Читаем Вокруг «Серебряного века» полностью

Нам остается учиться и учиться этому. Выбирая свой путь в науке, пусть самый скромный, вспоминать то, как свои пути, очень разные, прошли Гаспаров и Топоров, как они оберегали право на свободное развитие, подчиненное не текущему дню, а, если угодно, вечности.

От Блока — к истории символизма: О З. Г. Минц [*]

Казалось бы, Заре Григорьевне Минц суждена судьба обычного советского провинциального литературоведа: Ленинградский университет (со значимым сокращением ЛГУ) во второй половине 1940-х годов, школа рабочей молодежи в Ленинградской области. Тартуский учительский институт, потом Тартуский университет, еще совсем не тот, каким он известен нынешним ученым… Такой обстановке трудно не подчиниться, практически невозможно.

Сегодняшние читатели трудов Минц вряд ли могут поверить в то, что ей всем движением времени была предназначена именно такая судьба, потому что подавляющее большинство ее работ оказалось не подверженным не только идеологическим догмам, но и самому течению времени. И сегодня они воспринимаются как абсолютно современные и даже актуальные. И сегодня с Минц хочется спорить и соглашаться, забывая, что уже без малого двадцать лет ее нет в живых. Почему это так?

Ответ, который вертится на языке у традиционно мыслящих людей, — судьба, которая сделала ее женой Ю. М. Лотмана. Действительно, Лотман обладал столь могущественной аурой, что рядом с ним трудно было заурядно мыслить и невозможно — халтурно работать. И вместе с тем любой, кто хоть немного (как автор этих строк) знал эту супружескую чету в жизни, может засвидетельствовать, что это были два совершенно разных человека, несомненно близкие друг к другу, как могут быть супруги с многолетним стажем, но в то же время — чрезвычайно отличные в том, как они относились к трудам своим собственным и других, а стало быть — к тому главному, что определяет жизнь в науке.

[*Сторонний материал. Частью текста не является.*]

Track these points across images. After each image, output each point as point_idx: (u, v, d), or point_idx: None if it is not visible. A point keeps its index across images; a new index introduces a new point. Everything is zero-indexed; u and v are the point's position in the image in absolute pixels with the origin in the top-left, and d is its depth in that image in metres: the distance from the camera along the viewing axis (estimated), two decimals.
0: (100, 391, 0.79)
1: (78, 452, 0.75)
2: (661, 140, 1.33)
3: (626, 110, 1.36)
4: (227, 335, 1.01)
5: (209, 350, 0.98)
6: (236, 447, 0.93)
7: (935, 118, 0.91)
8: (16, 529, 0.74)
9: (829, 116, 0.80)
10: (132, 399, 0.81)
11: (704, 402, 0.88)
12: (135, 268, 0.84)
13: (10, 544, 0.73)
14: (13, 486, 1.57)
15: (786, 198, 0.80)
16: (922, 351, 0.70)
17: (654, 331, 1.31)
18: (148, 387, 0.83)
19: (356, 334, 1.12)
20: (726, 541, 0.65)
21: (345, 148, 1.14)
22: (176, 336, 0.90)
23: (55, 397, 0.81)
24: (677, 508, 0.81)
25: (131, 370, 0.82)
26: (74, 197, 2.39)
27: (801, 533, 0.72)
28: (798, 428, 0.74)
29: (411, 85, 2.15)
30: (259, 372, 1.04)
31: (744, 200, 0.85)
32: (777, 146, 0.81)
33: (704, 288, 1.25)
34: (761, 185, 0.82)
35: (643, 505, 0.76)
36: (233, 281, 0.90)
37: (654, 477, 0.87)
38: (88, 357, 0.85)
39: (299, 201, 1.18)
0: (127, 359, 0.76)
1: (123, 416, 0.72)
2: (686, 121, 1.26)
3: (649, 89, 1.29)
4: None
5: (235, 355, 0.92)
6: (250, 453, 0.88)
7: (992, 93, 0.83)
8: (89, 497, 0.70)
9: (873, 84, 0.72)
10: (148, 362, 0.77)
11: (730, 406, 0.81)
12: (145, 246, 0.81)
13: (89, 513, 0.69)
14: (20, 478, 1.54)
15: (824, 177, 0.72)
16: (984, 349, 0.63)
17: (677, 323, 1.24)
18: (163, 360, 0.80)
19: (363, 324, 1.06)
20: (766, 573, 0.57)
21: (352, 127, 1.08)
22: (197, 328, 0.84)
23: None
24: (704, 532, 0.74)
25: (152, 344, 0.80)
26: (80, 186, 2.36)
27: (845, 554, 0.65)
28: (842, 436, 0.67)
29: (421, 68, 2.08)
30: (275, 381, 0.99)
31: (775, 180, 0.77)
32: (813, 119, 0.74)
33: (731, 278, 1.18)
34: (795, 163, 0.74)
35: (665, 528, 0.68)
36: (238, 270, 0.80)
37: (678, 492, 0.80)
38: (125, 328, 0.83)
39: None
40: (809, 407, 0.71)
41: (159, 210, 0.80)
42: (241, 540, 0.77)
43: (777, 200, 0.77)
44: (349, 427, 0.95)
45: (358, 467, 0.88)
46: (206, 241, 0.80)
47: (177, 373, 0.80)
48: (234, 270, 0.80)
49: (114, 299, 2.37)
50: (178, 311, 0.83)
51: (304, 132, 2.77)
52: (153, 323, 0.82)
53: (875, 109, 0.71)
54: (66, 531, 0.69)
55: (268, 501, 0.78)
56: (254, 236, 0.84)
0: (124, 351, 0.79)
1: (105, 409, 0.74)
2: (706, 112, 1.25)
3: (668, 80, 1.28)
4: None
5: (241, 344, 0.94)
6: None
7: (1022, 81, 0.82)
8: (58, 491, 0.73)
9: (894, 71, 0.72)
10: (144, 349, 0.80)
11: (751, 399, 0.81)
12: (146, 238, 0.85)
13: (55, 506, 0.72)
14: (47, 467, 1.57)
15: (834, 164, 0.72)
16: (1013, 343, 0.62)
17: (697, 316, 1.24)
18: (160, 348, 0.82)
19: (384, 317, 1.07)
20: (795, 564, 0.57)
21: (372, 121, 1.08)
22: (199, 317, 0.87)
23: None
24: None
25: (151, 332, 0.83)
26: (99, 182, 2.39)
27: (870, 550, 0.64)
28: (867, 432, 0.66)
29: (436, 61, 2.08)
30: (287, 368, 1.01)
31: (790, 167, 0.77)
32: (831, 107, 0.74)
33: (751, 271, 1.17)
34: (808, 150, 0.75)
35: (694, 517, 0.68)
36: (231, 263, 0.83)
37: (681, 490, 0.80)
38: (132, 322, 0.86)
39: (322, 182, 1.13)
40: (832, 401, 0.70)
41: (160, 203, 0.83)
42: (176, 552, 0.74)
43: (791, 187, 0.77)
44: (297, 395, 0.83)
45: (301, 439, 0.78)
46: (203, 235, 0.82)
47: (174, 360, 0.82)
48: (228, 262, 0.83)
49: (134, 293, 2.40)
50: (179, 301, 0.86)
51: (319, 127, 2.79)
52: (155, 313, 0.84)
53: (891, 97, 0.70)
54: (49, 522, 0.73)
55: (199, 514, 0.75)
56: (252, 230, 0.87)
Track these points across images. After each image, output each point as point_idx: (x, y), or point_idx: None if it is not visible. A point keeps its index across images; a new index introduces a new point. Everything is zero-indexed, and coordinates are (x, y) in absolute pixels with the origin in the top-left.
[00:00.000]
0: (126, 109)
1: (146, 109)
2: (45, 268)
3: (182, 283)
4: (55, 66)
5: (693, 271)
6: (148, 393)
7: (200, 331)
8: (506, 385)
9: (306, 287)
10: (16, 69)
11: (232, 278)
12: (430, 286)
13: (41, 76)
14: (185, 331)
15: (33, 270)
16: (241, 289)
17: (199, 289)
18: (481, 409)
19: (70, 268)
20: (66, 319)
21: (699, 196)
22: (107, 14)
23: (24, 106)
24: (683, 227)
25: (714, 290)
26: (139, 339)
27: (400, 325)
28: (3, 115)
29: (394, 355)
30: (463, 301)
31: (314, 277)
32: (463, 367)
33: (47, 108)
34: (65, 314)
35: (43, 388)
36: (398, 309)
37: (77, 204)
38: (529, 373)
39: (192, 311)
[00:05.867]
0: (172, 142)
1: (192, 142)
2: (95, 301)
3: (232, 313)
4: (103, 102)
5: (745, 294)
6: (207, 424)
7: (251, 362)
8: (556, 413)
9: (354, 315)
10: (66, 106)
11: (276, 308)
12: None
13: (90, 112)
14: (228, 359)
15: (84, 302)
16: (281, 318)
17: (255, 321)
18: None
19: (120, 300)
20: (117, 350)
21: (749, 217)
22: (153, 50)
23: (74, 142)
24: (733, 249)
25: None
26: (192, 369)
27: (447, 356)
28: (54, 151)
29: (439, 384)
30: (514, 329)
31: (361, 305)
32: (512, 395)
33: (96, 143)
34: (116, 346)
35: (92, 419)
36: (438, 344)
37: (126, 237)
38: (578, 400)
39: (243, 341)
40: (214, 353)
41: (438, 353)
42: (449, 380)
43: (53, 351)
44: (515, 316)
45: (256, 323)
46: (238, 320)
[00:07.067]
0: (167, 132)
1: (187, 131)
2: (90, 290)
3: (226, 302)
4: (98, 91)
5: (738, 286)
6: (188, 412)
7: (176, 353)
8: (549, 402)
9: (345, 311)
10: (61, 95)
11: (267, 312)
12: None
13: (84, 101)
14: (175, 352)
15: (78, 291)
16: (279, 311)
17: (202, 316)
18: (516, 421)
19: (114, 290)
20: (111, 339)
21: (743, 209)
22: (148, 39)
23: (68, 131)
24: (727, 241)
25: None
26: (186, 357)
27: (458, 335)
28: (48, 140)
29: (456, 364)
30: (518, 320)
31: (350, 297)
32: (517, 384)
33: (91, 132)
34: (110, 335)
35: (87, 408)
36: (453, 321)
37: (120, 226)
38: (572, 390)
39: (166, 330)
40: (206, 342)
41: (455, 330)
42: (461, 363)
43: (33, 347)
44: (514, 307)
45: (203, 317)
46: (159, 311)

Если попробовать сформулировать эти различия, не претендуя на безусловную правоту, то, вероятно, можно было бы сказать так: для Лотмана важнее были ответы на задававшиеся самому себе вопросы, тогда как для Минц — процесс поиска ответов. Лотман создавал завершенную картину, в полном смысле решал задачу(что, конечно, вовсе не значило, что решал раз и навсегда: сколько раз к одним и тем же темам он возвращался на протяжении долгих лет, внося коррективы в свои ответы, — но по большей части они давались в полной и на время окончательной форме). Минц же в гораздо большей степени обозначала перспективы, открывающиеся после самой постановки проблемы, и потому ее работы по-особому притягательны для читателей. Если у Лотмана чаще всего находишь идеи, наталкивающие на их дальнейшее развитие или же на полемику, то при чтении работ Минц чаше мыслишь параллельно, стимулируемый не готовым ответом, а самим ходом рассуждения, самим движением мысли.

Это, конечно, совсем не значит, что такое представление абсолютно. И Минц умела давать точные ответы, которые воспроизводились в виде уже готовых формул, и Лотман завораживал течением научного поиска, — но все-таки в основных чертах логика их творчества (действительно творчества) выстраивалась именно по такому принципу.

Выводы, отсюда проистекающие, можно было бы воспроизводить во множестве, но вряд ли стоит делать противопоставление ядром сегодняшних размышлений. Важно сказать, что Минц была совершенно самостоятельным ученым, с другой традицией и стилем мышления, чем у ее великого мужа, и тем самым обеспечила себе место не в его тени, а рядом, наособицу. Кажется, учеба у Д. Е. Максимова, в раннем возрасте успевшего приобщиться к последним отголоскам русского символизма, не прошла даром для Минц не только в качестве искренней и всегдашней благодарности учителю, но еще и в том подходе, который Максимов демонстрировал в своих собственных работах (несколько принципиальнейших были опубликованы именно в тартуских «Блоковских сборниках»). От Максимова Минц получила ощущение соположенности эпох, когда хронологически далекое воспринималось как находящееся в пределах досягаемости. Не случайно она печатала воспоминания знавших Блока — Е. М. Тагер, В. П. Веригиной, Н. Н. Волоховой, С. М. Алянского, Н. А. Павлович — в те годы, когда авторы были еще живы. Тем самым связь между Блоком и современностью получала материальное воплощение, важное и еще в одном отношении: не только давние годы, когда мемуаристы были с Блоком более или менее близки, но и вся последующая эпоха, с ГУЛАГом (как у Тагер), невозможностью открыто заявить о своих религиозных взглядах (как у Павлович), почти полным забвением (как у Волоховой), создавали единое впечатление обо всем XX веке.